[Insert apology for not keeping blog up to date here]
So much has been going on in my life since last we spoke. Or rather, since last you read. Where to begin? Well, for starters, I gave birth to twins shortly after winning the Olympic gold medal in biathlon. Just before that, I started a Fortune-500 company that makes personal care products for redheads with pasty skin. Oh, and I have been asked to host the Oscars. So, that’s pretty great.
But before all of that, I got my haircut.
Because I have special hair (and by special I mean boring), I can’t just have any beer-guzzling, gun-toting, liberty-loving American swat at my head with a pair of shears. No, this mane will only take coiffing by a Canuck. But not one from Ottawa or Alberta. The person who cuts my locks must be Quebecois. So every couple months, I head up North to Canadialand and get my hair chopped. At a bike shop. For queers.
I’m not sure how I first found out about JJ Levine, lesbian haircutter to the stars. But it was about a year ago when I first felt the swift swipe of her razor working its way through my mop. JJ cuts hair at a place called Bikurious Montreal. It’s basically a bike shop with a hair cutting station. She offers what she calls “lesbian haircuts for everyone.” Or “coupe lesbienne pour n’importe qui” if you talk foreign.
The fact that I get my hair cut in Montreal signifies that I’m cool, most likely cooler than you. It says I have style and daring. It shows that I am cosmopolitan. N’est pas? The customs officers at the border crossing are always incredibly impressed when they ask what I was doing in Canada and I say, with a certain smugness, “getting my hair cut.” They are so impressed, in fact, that they often detain me for hours just to admire my new ‘do.
So on this day, I drove up to Montreal and made it to JJ’s in a breezy hour and a half. In front of me in the leopard-print barber chair was a cancer-ridden, drug-addled lesbian who talked through her entire haircut about how much she liked to party and do drugs. Cool. JJ shaved the sides of her meaty scalp, leaving a strip of long hair in the center. The woman joked that it would probably all come out in chemo, eh.
Then it was my turn in the chair. Now, I should say that getting my haircut is incredibly traumatic. The mirror, the person with her hands in your hair, the asking for what you want, the crossing your fingers hoping the stylist understands, etc. That said, JJ is pretty chill and cuts good hair. So that makes things a little easier.
When JJ asked me what I wanted, I didn’t really know what to say. Here’s a basic transcript of the interaction:
JJ: What do you want to do with your hair?
Me: Um, I don’t know. I’d like the back shorter and get rid of the weight in the front.
JJ: Ok, so you want a short hair cut?
Me: Um, well, no, I don’t know. Maybe.
JJ: But we’re taking off the mull (rad person slang for mullet)?
Me: Yeah. I don’t know. Just do whatever.

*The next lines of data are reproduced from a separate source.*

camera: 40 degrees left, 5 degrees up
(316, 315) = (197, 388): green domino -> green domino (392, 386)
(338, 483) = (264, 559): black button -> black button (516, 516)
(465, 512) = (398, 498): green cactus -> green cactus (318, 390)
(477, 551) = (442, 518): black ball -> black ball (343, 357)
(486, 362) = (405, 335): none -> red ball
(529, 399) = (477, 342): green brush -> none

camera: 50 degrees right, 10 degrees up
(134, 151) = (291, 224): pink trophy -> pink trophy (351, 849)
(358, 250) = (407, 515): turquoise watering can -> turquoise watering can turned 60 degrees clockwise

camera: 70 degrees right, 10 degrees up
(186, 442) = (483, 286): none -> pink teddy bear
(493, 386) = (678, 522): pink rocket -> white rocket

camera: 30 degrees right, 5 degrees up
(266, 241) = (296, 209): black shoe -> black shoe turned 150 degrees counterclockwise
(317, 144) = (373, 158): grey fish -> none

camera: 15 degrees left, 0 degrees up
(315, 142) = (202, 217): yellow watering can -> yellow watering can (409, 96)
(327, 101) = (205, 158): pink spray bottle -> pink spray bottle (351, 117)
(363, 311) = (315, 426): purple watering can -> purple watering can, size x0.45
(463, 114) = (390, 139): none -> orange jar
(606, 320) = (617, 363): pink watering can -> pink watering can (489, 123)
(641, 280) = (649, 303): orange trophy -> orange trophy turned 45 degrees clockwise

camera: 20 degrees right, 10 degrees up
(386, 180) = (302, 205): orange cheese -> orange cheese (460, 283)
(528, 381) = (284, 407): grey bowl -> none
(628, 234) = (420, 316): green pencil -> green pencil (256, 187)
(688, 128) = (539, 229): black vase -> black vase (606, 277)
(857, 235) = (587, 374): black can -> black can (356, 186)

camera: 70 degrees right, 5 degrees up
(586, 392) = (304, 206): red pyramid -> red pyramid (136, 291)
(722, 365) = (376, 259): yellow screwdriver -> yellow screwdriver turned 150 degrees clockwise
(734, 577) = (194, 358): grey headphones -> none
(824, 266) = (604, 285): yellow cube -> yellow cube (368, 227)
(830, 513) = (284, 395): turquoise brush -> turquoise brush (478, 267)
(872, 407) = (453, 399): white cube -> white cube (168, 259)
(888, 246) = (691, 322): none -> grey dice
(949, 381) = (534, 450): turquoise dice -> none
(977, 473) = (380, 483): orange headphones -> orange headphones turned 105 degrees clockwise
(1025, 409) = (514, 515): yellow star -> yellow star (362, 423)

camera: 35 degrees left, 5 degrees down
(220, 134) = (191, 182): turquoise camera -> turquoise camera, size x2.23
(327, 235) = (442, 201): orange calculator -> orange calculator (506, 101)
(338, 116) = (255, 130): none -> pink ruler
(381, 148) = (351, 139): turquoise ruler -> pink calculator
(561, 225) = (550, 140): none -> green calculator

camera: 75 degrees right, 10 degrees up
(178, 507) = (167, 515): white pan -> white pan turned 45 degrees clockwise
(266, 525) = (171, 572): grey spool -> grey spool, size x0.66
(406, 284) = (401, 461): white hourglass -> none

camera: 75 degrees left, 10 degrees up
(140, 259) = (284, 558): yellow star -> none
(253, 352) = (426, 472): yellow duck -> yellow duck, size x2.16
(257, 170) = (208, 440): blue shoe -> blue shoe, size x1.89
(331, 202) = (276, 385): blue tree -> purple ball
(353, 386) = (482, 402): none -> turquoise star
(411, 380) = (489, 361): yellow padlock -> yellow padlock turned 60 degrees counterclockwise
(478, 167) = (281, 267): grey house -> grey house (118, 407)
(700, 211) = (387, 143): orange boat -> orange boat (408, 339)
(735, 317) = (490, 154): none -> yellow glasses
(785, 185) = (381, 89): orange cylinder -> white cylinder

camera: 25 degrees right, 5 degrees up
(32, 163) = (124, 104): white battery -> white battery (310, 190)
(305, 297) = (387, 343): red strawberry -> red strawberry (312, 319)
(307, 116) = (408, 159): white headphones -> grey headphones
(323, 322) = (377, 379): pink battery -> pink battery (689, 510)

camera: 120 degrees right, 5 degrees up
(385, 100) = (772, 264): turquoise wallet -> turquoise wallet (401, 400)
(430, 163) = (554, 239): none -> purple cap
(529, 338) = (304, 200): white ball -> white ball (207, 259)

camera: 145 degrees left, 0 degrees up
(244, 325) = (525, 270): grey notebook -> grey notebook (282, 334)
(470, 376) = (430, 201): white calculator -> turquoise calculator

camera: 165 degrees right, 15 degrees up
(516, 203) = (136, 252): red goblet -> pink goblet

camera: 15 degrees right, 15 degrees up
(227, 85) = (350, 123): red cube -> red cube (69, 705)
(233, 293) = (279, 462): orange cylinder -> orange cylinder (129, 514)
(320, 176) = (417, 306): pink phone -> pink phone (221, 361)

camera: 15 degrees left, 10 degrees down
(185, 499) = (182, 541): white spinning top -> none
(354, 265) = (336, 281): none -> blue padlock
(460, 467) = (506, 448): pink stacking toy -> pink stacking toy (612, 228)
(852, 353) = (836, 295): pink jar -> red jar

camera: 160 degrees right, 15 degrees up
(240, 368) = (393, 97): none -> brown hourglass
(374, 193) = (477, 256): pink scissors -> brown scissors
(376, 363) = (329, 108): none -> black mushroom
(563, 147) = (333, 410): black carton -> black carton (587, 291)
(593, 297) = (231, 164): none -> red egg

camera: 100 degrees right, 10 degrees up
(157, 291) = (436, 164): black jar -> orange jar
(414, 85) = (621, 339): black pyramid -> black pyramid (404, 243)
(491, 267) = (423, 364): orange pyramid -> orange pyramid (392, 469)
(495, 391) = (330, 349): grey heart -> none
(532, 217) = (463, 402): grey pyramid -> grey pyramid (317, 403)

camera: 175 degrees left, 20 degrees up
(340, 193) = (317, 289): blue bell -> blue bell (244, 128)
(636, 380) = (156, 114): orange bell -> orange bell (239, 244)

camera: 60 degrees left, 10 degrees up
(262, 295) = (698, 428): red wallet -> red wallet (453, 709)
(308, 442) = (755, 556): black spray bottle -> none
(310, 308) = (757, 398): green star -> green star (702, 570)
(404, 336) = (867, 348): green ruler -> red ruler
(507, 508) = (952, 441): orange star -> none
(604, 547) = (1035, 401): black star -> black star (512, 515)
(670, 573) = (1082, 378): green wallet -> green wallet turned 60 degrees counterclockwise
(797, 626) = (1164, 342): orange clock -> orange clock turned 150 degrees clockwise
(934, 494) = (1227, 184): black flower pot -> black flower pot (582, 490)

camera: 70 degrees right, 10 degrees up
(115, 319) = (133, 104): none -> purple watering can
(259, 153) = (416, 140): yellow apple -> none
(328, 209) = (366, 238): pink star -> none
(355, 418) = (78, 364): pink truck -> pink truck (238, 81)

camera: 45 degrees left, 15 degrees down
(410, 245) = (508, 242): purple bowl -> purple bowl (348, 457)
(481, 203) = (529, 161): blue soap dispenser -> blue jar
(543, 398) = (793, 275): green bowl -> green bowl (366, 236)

That interaction is how I ended up looking like Boris Becker
Now, I like Boris Becker. No disrespect to the man. But it’s not what I went into the shop hoping to come out looking like. When JJ finished and gave me my glasses back, I was a little bit taken aback. I’ve never had short hair before. I looked like Julia Roberts as Shelby in “Steel Magnolias” after she cut her hair. My self-esteem lay in clumps on the floor beneath me. I immediately looked around for my hat. The cool queer girl with the gigantic spectacles who was hanging out in the shop waiting for a trim said I looked good, but I’m pretty sure I looked like a tennis ball.
The whole way home I obsessed over my hair. With my eyes squarely focused at my image in the rearview mirror, it’s a wonder I got home without crashing. I was sure I’d have to wear a hat or a fancy old lady turban for the next three months. When I got home, I collapsed into a bundle of patheticness, sobbed about my hair for a day and a half and vowed I would never leave the house again.
When I finally got the courage to reenter the world of good hair, I was greeted with comments like “Wow, did you get a haircut? It’s very boyish.” and “Well, that’s a very sporty haircut you have.” In this instance, sporty didn’t mean it looked like I’m going to take home the gold medal in speedskating; it meant I looked like a lesbian. I suppose there are worse things than looking like what you already are. Like looking like a crazy mass shooter.
It’s been a couple weeks now since JJ razored off the bulk of my hair. It’s not her fault that I get wishy-washy about what I want the minute I put my sweet one in the chair. To her credit, it is a good haircut. Everyone’s told me so. Except for my mother who hasn’t seen it, and most likely won’t. Because her reaction would most likely be this: “But you looked so cute with long hair.” Yeah, like when I was 8 — the last time I had truly long hair.
I suppose I’ve settled into the haircut. I might even like it now. I think it looks like a pile of sweet meringue sitting atop my head. At least it made my attempt at being a Temptation during Winter is a Drag Ball XV a little more believable. Because we all know the Temptations were white homos with short red hair.